Bravura Recital [by Amanda Leo]
As a child, my parents very occasionally took me to the circus as a type of rare treat, which has resulted in much anticipation when going to watch any type of circus act in my adult life. My anticipation of a night full of magic wasn’t disappointed as I arrived at the foyer of the Hearld Theatre for the opening night of The Pianist, created and performed by Taranakian Thomas Monckton with the international contemporary Finnish circus group Circo Aereo. Greeted by Arjuna De Simas-Oakes’ beautiful jazz piano accompaniment, we are put right in the mood for an evening of fun and beautiful music.
We are greeted by a hanging chandelier and a beautiful grand piano, both which reek of possibilities for mishap. In The Pianist the humour arises from the disjunction between what the pianist is attempting to perform and what is actually being performed. Monckton has chosen an ingenious setting for such a parody of performance: a sort of classical piano recital with traditionally “highbrow” standards that the pianist attempts to follow. His failed attempts to constantly enforce and follow these traditions renders the humour very effective when he encounters common problems that performers face, such as a misplaced follows spot or a hidden gap in the curtains.
Monckton’s abilities as a physical circus performer and clown complement this piece beautifully while his childlike demeanour makes for a very endearing performance. This characterisation allows for the incorporation of pantomime, and we led, through the use of music and sound, into the pianist’s imagination, as he plays with inspiration through a childlike affectation of body puppetry.
The show is also cleverly incorporates the technical elements of theatre as a further source of humour. At one point, the pianist engages with a paper fight with the lighting operator for a misplaced spotlight, climbing over the steep seats of the Herald Theatre’s audience.

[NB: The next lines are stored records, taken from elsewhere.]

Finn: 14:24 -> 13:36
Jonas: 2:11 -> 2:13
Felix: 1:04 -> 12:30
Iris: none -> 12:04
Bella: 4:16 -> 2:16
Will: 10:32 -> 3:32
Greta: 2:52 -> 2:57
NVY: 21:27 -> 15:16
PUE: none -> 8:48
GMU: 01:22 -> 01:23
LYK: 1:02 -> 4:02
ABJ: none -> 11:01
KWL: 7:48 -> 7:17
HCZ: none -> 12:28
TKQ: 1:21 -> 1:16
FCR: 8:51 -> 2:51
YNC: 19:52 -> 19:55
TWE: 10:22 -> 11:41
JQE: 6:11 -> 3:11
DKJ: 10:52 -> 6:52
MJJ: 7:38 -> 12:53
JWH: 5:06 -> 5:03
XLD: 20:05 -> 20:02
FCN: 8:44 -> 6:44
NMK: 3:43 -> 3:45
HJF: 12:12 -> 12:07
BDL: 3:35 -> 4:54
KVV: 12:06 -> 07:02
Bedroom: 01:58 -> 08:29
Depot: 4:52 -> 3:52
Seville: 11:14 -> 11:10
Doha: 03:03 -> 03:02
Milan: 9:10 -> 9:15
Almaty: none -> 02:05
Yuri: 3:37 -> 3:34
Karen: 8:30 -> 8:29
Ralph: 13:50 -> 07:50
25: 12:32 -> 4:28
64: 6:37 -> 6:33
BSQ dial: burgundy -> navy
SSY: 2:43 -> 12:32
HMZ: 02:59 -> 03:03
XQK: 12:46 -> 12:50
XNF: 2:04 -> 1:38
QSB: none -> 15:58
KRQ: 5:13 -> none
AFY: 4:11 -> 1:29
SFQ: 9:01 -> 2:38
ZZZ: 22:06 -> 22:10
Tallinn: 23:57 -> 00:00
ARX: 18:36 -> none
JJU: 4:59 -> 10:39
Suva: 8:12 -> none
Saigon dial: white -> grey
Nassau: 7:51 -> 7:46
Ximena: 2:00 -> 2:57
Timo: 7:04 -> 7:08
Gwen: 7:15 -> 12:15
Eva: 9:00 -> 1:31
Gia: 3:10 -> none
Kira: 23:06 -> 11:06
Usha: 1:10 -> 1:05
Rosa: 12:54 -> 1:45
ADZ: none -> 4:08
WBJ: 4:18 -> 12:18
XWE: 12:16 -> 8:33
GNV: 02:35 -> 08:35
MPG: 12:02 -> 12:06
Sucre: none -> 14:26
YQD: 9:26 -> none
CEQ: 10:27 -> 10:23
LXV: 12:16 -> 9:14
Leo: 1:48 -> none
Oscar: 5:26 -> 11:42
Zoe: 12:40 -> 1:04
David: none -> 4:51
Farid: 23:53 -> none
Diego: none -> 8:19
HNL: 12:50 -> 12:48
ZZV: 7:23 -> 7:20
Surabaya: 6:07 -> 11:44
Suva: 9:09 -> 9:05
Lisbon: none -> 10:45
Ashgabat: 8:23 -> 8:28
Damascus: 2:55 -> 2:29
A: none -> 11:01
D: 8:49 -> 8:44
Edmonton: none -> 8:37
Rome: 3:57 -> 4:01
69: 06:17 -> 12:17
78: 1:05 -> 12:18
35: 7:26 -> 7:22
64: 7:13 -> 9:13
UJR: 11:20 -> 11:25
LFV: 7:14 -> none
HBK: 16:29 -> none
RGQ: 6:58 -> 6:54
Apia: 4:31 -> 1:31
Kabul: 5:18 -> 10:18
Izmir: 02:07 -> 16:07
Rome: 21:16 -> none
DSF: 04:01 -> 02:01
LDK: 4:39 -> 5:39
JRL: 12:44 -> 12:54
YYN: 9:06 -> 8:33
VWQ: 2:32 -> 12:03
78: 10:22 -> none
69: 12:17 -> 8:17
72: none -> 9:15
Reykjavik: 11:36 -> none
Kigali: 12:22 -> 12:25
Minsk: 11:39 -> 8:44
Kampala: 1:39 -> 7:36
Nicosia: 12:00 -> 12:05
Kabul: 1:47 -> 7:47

Here lies the genius of Monckton and co-director Sanna Silvennoinen- the audience is smoothly and quite naturally incorporated into these exchanges, often getting involved in the throwing of a flurry of paper; an exchange which is fostered by the performer’s wonderful rapport with the audience.
The design of the piece is absolutely stunning, with Iain Cooper and Phil Halasz’s (de)construction of the central grand piano for it’s musical and structural function being quite remarkable. The light, sound, set and prop designs are impressively instrumental in our overall experience of the surreal world of the circus. Our last image of the pianist shroud in a blue light, with mist pouring out of the grand piano as Monckton plays a ghostly, ethreal tune, really rounds off the magical experience of entering a world of mishap and mystery.
The Pianist is presented by Auckland Live, Show Pony and Circo Aereo and plays at The Herald until 18 April. Details see Auckland Live.